FRAGMENTO PROPORCIONADO>
===

POR: JORGE KUON CABELLO
Después de haber andado más de treinta años por los caminos de la vida, he detenido mis pasos, como suelo hacerlo siempre, para evocar, aunque por breves instantes, las cosas gratas de mi pasado.
Y entre todos los recuerdos que presurosos vienen a mi mente, ninguno más placentero y más puro que la evocación de los cinco años de estudio pasados en las aulas del Colegio Nacional de La Libertad de Moquegua.
Frescos y brillantes, perfectamente guardados en un amable rincón de mi memoria, los mil y un incidentes de mi corta vida de colegial perduran sin desvanecerse con la nostálgica fragancia de los finos perfumes de antaño.
Quizás si en el fondo de mi espíritu alienta algo más que el simple deseo de decir que todo tiempo pasado fue mejor. La verdad es que un colegio en que nos educamos sucesiva e íntegramente ocho hermanos deja de ser ya la simple prolongación del hogar, sino que se transforma y adquiere las dimensiones de un verdadero hogar. Por eso, el Colegio Nacional de La Libertad de Moquegua, para mí queda identificado con los más hondos quereres del hombre: la vieja casa de nuestros mayores en donde una madre cariñosa constantemente reza por nosotros, alentando nuestras ilusiones y nuestras esperanzas, y el terruño mismo, que amoroso contempló nuestros juegos de niño y en uno de cuyos soledosos rincones descansan en paz las cenizas de nuestros muertos.
Pero, aparte de esos motivos sentimentales, una emocionada gratitud liga permanentemente mi recuerdo a la querida casa de estudios que nos enseñó a caminar y enrumbó nuestros primeros tambaleantes pasos por la vida.
El Colegio de La Libertad, que fundó el gran Simón Bolívar el mismo año que el Colegio Nacional de Ciencias del Cusco y el Colegio Nacional de La Independencia Americana de Arequipa, fue siempre escuela de civismo, de saber, de constante superación, de buenas costumbres y maneras —no exentas de la alegre palomillada, como en la Juvenilia de Cané—, de exactitud y método, de decencia y corrección, dentro de una atmósfera de disciplina y responsabilidad conscientes, nacidas sin esfuerzos ni tiranías, casi autodidactamente, que permitían un desarrollo normal de las actividades docentes y estudiantiles y propiciaban la formación de caracteres liberales e independientes.
El forjador de ese clima de comprensión y libertad que rindió excelentes resultados, continuando la noble actuación que otrora le tocara desempeñar desde la Dirección al ilustre cusqueño Francisco Sivirichi, fue nuestro querido director Attilio R. Minuto, moqueguano de clara inteligencia, escritor notable, educador de gran carácter, fina sensibilidad, vasta cultura, señoriales maneras, de encendido verbo y vibrante oratoria; nervioso, dinámico y multiforme. A él se debió un remozamiento material y espiritual del colegio cuyos beneficios recogimos numerosas promociones. Sus clases de Historia del Perú y de América eran verdaderas piezas oratorias y críticas; sus conferencias, verdadero goce y recreo para el espíritu.

===

MATERIAL DE ESTUDIO>
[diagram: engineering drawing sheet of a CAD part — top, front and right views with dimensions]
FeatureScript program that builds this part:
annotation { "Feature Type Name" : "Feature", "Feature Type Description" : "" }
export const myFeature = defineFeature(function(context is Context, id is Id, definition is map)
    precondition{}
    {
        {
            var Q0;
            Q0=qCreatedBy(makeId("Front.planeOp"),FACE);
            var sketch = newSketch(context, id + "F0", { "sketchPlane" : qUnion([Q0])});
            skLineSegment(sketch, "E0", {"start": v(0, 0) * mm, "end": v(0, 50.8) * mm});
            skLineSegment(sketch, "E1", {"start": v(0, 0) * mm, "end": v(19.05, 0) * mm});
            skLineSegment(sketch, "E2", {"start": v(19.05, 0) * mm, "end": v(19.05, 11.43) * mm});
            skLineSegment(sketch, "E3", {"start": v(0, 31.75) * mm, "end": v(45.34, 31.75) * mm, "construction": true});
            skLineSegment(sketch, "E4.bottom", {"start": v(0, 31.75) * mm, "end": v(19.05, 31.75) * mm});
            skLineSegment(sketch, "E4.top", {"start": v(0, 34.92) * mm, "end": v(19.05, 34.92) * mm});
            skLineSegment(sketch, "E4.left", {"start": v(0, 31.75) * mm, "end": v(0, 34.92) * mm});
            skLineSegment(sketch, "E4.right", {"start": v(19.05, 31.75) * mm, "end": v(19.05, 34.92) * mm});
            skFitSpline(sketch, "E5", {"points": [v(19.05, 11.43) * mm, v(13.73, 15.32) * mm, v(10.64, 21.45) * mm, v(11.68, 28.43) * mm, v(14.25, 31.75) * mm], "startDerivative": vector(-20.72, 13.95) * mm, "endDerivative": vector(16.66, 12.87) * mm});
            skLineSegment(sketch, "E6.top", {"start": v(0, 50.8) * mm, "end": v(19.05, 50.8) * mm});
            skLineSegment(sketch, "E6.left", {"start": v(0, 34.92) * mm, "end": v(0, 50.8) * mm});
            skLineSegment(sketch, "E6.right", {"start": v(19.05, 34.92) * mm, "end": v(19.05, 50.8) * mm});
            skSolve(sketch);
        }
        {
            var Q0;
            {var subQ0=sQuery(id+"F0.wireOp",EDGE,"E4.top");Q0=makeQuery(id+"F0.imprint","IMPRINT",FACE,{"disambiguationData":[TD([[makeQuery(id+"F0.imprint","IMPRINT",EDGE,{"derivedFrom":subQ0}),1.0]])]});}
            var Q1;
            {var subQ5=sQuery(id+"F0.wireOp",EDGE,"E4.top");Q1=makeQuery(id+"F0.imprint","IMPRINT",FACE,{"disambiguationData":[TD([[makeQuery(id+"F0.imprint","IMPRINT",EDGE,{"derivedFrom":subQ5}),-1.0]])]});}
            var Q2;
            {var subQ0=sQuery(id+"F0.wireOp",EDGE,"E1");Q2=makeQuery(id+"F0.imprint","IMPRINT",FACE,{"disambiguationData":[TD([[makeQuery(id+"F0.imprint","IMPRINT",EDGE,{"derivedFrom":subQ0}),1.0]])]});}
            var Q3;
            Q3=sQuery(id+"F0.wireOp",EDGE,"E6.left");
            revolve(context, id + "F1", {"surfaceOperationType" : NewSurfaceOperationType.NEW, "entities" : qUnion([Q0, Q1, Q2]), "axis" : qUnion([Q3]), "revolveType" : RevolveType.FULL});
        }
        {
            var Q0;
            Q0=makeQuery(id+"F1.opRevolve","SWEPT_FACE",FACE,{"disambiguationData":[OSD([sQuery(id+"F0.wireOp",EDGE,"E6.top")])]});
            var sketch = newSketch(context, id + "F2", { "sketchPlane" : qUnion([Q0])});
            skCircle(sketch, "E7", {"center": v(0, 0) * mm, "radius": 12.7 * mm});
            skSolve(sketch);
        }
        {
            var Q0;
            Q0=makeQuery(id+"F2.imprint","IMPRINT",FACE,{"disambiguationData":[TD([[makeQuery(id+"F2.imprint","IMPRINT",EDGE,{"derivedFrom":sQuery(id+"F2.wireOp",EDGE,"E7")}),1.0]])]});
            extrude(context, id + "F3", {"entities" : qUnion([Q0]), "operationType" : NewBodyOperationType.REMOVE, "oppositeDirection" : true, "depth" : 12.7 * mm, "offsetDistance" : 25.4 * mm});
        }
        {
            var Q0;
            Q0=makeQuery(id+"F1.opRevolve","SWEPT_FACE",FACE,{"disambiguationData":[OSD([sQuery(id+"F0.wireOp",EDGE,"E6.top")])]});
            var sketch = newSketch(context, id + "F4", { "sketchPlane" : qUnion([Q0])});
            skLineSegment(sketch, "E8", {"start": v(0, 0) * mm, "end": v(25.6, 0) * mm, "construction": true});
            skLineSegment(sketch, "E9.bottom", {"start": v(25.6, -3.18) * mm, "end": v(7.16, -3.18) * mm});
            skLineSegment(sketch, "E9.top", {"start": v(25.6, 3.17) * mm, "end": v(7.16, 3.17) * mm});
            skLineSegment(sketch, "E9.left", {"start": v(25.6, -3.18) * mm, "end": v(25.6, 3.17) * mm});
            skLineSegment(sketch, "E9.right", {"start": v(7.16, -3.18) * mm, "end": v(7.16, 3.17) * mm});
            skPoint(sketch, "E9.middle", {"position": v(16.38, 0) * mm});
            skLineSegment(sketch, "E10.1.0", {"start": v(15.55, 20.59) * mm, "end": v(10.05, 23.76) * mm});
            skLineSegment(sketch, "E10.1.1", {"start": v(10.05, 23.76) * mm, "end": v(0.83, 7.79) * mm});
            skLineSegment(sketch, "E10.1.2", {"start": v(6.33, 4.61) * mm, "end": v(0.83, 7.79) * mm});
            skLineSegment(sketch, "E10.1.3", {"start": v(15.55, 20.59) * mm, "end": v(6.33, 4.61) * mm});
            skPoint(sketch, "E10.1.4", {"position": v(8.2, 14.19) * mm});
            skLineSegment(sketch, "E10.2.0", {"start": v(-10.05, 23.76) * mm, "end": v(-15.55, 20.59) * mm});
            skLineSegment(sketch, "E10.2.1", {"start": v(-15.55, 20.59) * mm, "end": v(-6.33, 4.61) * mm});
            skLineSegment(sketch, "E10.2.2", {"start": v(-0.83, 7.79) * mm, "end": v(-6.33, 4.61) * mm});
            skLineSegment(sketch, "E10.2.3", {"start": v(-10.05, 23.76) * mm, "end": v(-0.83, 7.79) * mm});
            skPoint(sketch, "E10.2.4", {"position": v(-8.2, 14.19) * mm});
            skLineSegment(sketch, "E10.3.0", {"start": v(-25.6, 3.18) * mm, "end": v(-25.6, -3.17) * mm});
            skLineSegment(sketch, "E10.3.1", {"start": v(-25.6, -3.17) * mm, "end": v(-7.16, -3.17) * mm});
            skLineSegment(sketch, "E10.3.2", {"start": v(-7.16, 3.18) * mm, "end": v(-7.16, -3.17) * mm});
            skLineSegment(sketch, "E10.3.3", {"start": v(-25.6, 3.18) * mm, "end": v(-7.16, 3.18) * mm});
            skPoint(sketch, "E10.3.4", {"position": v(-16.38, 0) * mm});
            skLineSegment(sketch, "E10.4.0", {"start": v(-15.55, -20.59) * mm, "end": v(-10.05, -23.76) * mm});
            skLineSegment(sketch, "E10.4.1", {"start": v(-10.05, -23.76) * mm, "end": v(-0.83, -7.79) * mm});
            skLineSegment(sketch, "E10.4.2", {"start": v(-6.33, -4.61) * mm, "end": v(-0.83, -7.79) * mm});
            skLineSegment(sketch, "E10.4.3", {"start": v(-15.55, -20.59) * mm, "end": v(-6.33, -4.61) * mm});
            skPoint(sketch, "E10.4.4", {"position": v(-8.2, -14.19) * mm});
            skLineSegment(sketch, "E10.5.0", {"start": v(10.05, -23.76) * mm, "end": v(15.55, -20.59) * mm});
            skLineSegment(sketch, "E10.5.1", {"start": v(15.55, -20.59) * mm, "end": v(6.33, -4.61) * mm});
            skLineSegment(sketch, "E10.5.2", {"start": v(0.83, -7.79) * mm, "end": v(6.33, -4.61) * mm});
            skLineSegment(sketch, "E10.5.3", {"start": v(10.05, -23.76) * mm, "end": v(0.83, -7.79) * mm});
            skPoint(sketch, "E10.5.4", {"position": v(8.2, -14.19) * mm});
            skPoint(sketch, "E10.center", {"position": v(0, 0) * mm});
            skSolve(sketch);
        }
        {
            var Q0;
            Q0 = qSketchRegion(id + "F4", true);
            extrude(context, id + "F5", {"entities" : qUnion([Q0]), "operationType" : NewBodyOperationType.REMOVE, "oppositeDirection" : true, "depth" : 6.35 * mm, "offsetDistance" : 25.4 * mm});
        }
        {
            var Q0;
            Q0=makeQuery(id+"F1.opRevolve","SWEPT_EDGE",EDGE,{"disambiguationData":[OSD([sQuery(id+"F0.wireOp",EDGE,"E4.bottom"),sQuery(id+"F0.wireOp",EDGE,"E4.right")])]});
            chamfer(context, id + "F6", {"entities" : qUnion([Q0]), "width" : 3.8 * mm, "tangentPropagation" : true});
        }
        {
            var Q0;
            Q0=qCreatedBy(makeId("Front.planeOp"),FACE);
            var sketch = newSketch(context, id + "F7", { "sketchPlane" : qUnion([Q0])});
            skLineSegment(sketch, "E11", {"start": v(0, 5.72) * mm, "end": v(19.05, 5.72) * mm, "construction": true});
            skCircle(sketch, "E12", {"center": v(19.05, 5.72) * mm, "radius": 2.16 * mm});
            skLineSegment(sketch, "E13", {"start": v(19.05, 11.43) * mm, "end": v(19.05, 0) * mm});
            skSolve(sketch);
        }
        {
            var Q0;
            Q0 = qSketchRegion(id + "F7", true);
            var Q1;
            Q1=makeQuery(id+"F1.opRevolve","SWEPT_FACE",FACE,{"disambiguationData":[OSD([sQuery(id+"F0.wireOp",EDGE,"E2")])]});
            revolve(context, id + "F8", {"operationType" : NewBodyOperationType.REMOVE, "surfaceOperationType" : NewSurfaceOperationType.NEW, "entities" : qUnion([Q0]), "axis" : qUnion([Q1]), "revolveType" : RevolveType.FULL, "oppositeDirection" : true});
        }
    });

===

INSTRUCCIONES DE TRABAJO>
1. Indica si cada una de estas afirmaciones coincide con el fragmento sobre el Colegio de La Libertad. Responde sí o no y cita las palabras del texto que lo deciden. (a) El autor pasó cinco años estudiando en ese colegio. (b) Francisco Sivirichi fundó el colegio. (c) Ocho hermanos se educaron en ese mismo colegio.
2. Reescribe la parte del fragmento sobre el Colegio de La Libertad que empieza en "Y entre todos" y termina en "perfumes de antaño.", poniendo "agradable" en lugar de "placentero".

RESULTADOS POR TAREA>
1.
(a) Sí: «los cinco años de estudio pasados en las aulas del Colegio Nacional de La Libertad de Moquegua».
(b) No: «El Colegio de La Libertad, que fundó el gran Simón Bolívar».
(c) Sí: «un colegio en que nos educamos sucesiva e íntegramente ocho hermanos».

2.
Y entre todos los recuerdos que presurosos vienen a mi mente, ninguno más agradable y más puro que la evocación de los cinco años de estudio pasados en las aulas del Colegio Nacional de La Libertad de Moquegua.
Frescos y brillantes, perfectamente guardados en un amable rincón de mi memoria, los mil y un incidentes de mi corta vida de colegial perduran sin desvanecerse con la nostálgica fragancia de los finos perfumes de antaño.